Hadits Nabi Mengenai Bayi Tabung

“Tidak halal bagi seseorang yang beriman pada Allah dan hari akhir menyiramkan airnya (sperma) pada tanaman orang lain (vagina istri orang lain)’’. [riwayat Abu Daud, Al-Tirmidzi, dan Hadits ini dipandang sahih oleh Ibnu Hibban]

Ijtihad Ulama Mengenai Bayi Tabung

Berikut ini adalah pernyataan para tokoh ulama terkait melakukan proses bayi tabung, diantaranya:

a. Majelis Ulama Indonesia [MUI]

Dalam fatwa dinyatakan jika bayi tabung dengan sperma dan sel telur pasangan suami istri sah menurut hukum mubah diperbolehkan. Hal ini bisa terjadi karena masuk ke dalam ikhtiar yang didasari kaidah agama.

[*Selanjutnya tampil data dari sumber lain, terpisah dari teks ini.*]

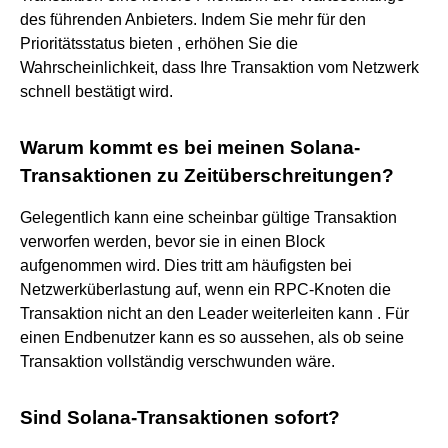
des führenden Anbieters. Indem Sie mehr für den
Prioritätsstatus bieten , erhöhen Sie die
Wahrscheinlichkeit, dass Ihre Transaktion vom Netzwerk
schnell bestätigt wird.
Warum kommt es bei meinen Solana-
Transaktionen zu Zeitüberschreitungen?
Gelegentlich kann eine scheinbar gültige Transaktion
verworfen werden, bevor sie in einen Block
aufgenommen wird. Dies tritt am häufigsten bei
Netzwerküberlastung auf, wenn ein RPC-Knoten die
Transaktion nicht an den Leader weiterleiten kann . Für
einen Endbenutzer kann es so aussehen, als ob seine
Transaktion vollständig verschwunden wäre.
Sind Solana-Transaktionen sofort?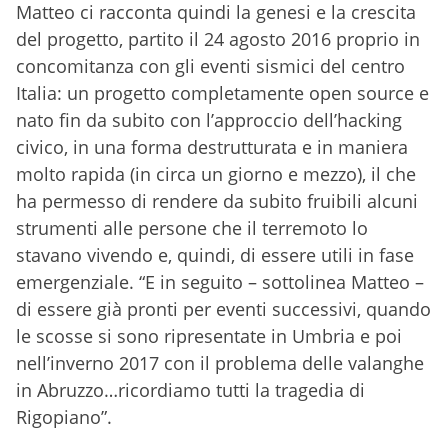
Matteo ci racconta quindi la genesi e la crescita
del progetto, partito il 24 agosto 2016 proprio in
concomitanza con gli eventi sismici del centro
Italia: un progetto completamente open source e
nato fin da subito con l’approccio dell’hacking
civico, in una forma destrutturata e in maniera
molto rapida (in circa un giorno e mezzo), il che
ha permesso di rendere da subito fruibili alcuni
strumenti alle persone che il terremoto lo
stavano vivendo e, quindi, di essere utili in fase
emergenziale. “E in seguito – sottolinea Matteo –
di essere già pronti per eventi successivi, quando
le scosse si sono ripresentate in Umbria e poi
nell’inverno 2017 con il problema delle valanghe
in Abruzzo…ricordiamo tutti la tragedia di
Rigopiano”.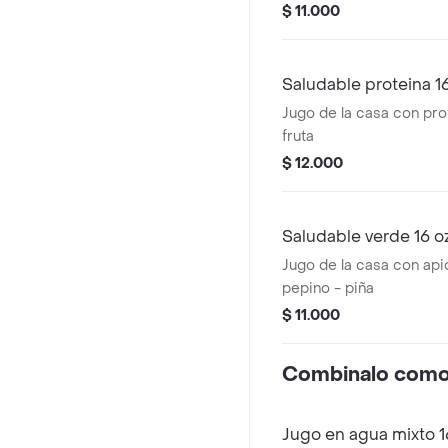
$ 11.000
Saludable proteina 1
Jugo de la casa con prot
fruta
$ 12.000
Saludable verde 16 o
Jugo de la casa con api
pepino - piña
$ 11.000
Combinalo como 
Jugo en agua mixto 1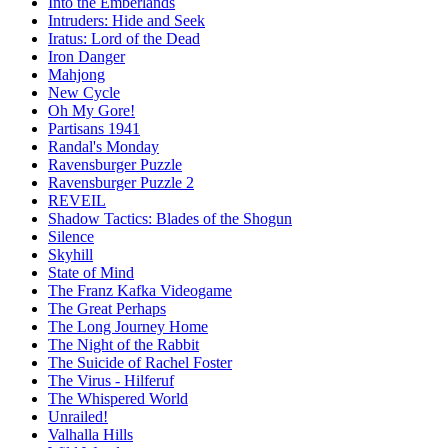
Into the Emberlands
Intruders: Hide and Seek
Iratus: Lord of the Dead
Iron Danger
Mahjong
New Cycle
Oh My Gore!
Partisans 1941
Randal's Monday
Ravensburger Puzzle
Ravensburger Puzzle 2
REVEIL
Shadow Tactics: Blades of the Shogun
Silence
Skyhill
State of Mind
The Franz Kafka Videogame
The Great Perhaps
The Long Journey Home
The Night of the Rabbit
The Suicide of Rachel Foster
The Virus - Hilferuf
The Whispered World
Unrailed!
Valhalla Hills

Akan tetapi, para ulama melarang penggunaan teknologi bayi tabung dari pasangan suami istri yang menggunakan rahim perempuan lain sebagai sarana dan ini adalah haram hukumnya.

Para ulama menegaskan jika dikemudian hari, hal tersebut mungkin akan menimbulkan masalah sulit dan berkaitan dengan warisan. Dalam fatwanya, para ulama MUI juga membuat keputusan jika bayi tabung yang berasal dari sperma yang sudah dibekukan dari sumai yang sudah meninggal juga haram hukumnya sebab akan menimbulkan masalah berhubungan dengan penentuan nasab atau warisan.

Sedangkan proses bayi tabung yang berasal dari sperma dan sel telur yang tidak berasal dari pasangan suami istri sah, maka fatwa MUI sudah secara tegas menyatakan jika hal ini adalah haram hukumnya dengan asalam status yang sama dengan hubungan kelamin lawan jenis di luar pernikahan sah atau zina.

b. Nahdlatul Ulama [NU]

Nu sudah membuat ketetapan fatwa berkaitan dengan masalah bayi tabung pada forum Munas Alim Ulama di Kaliurang, Yogyakarta tahun 1981 dengan 3 buah keputusan yakni:

  1. Keputusan Pertama

Apabila bayi tabung masuk ke dalam rahim wanita bukan berasal dari mani suami dan istri sah, maka bayi tabung tersebut adalah haram. Ini didasari dengan hadist Ibnu Abbas RA, Rasulullah SAW bersabda, ““Tidak ada dosa yang lebih besar setelah syirik dalam pandangan Allah SWT, dibandingkan perbuatan seorang lelaki yang meletakkan spermanya (berzina) di dalam rahim perempuan yang tidak halal baginya.

  1. Keputusan Kedua

Jika sperma bayi tabung milik suami istri sah namun cara mengeluarkannya tidaklah muhtaram, maka haram juga hukumnya. Mani muhtaram merupakan mani yang dikeluarkan dengan cara yang tidak dilarang syara’. Apabila mani yang dikeluarkan suami dibantu dengan tangan istri, maka juga masih diperbolehkan sebab istri menjadi tempat untuk melakukan hal tersebut.

  1. Keputusan Ketiga

Jika mani pada bayi tabung merupakan mani suami istri yang dikelaurkan dengan ara muhtaram dan juga masuk dalam rahim istri, maka hukum bayi tabung tersebut adalah mubah atau diperbolehkan.

Artikel terkait:

Oleh karena masalah bayi tabung atau Athfaalul Anaabib tidak mempunyai hukum secara spesifik dalam Al Quran dan As Sunnah bahkan dalam kajian fiqih klasik, maka untuk menyelesaikan permasalahan ini harus dikaji menurut hukum Islam yakni dengan memakai ijtihad yang sudah lazim digunakan para ahli ijtihad supaya bisa ditemukan hukumnya yang sesuai dengan prinsip dan juga jiwa Al Quran serta As Sunnah yang dijadikan sumber pokok hukum Islam.